§ What to work on: Pick out every line in the rows below that contains the word "roll", and copy each one. Case counts.
══ Material provided ══
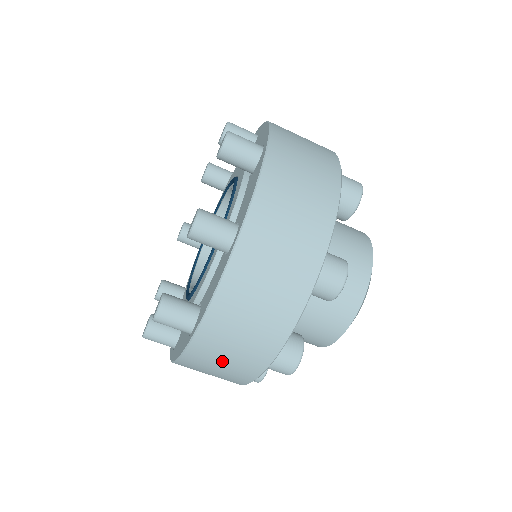
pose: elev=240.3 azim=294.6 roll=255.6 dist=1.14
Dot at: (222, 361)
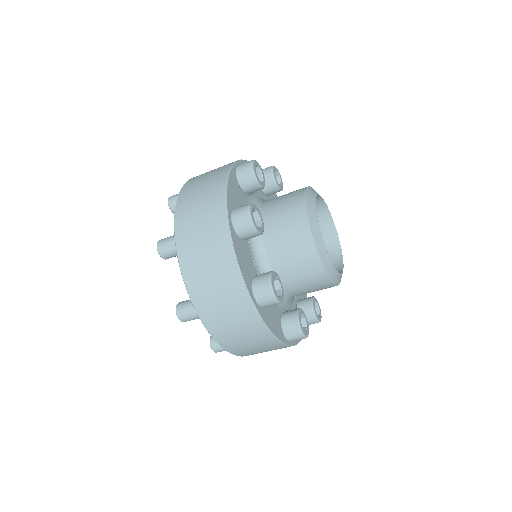
Dot at: occluded
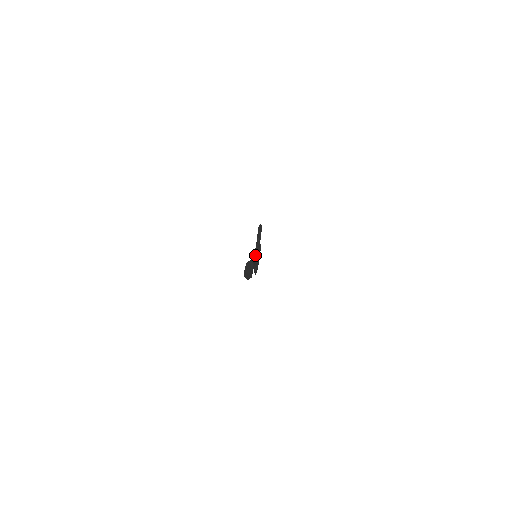
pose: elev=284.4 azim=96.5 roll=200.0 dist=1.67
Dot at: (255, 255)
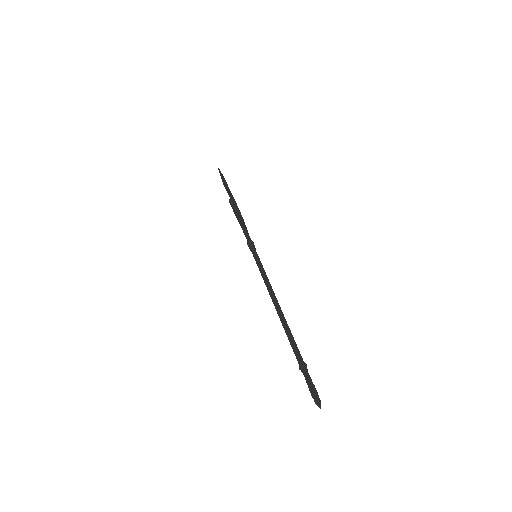
Dot at: (273, 296)
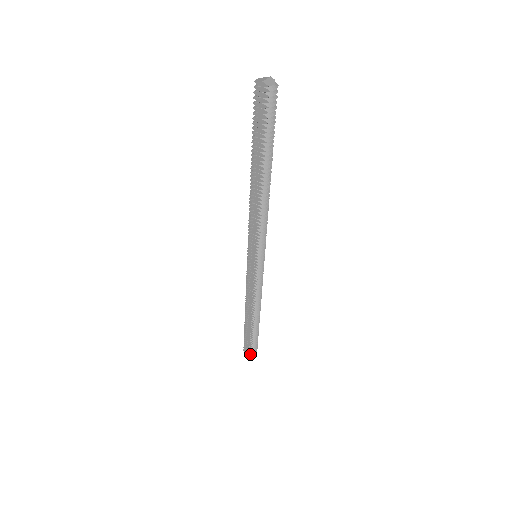
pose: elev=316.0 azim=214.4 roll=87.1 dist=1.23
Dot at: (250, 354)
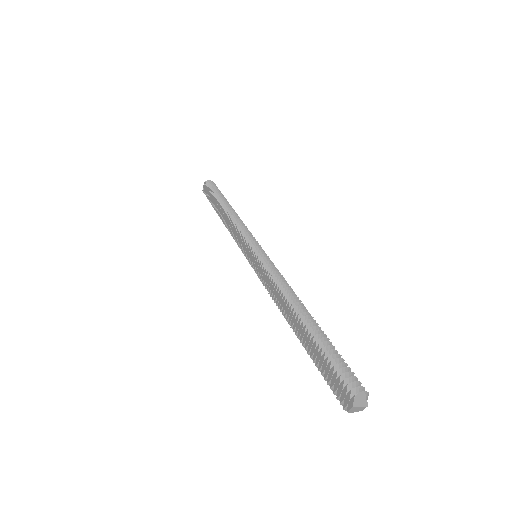
Dot at: (347, 393)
═══
§ Response to the exercise:
pose: elev=240.3 azim=294.6 roll=255.6 dist=1.14
pose: elev=284.4 azim=96.5 roll=200.0 dist=1.67
pose: elev=316.0 azim=214.4 roll=87.1 dist=1.23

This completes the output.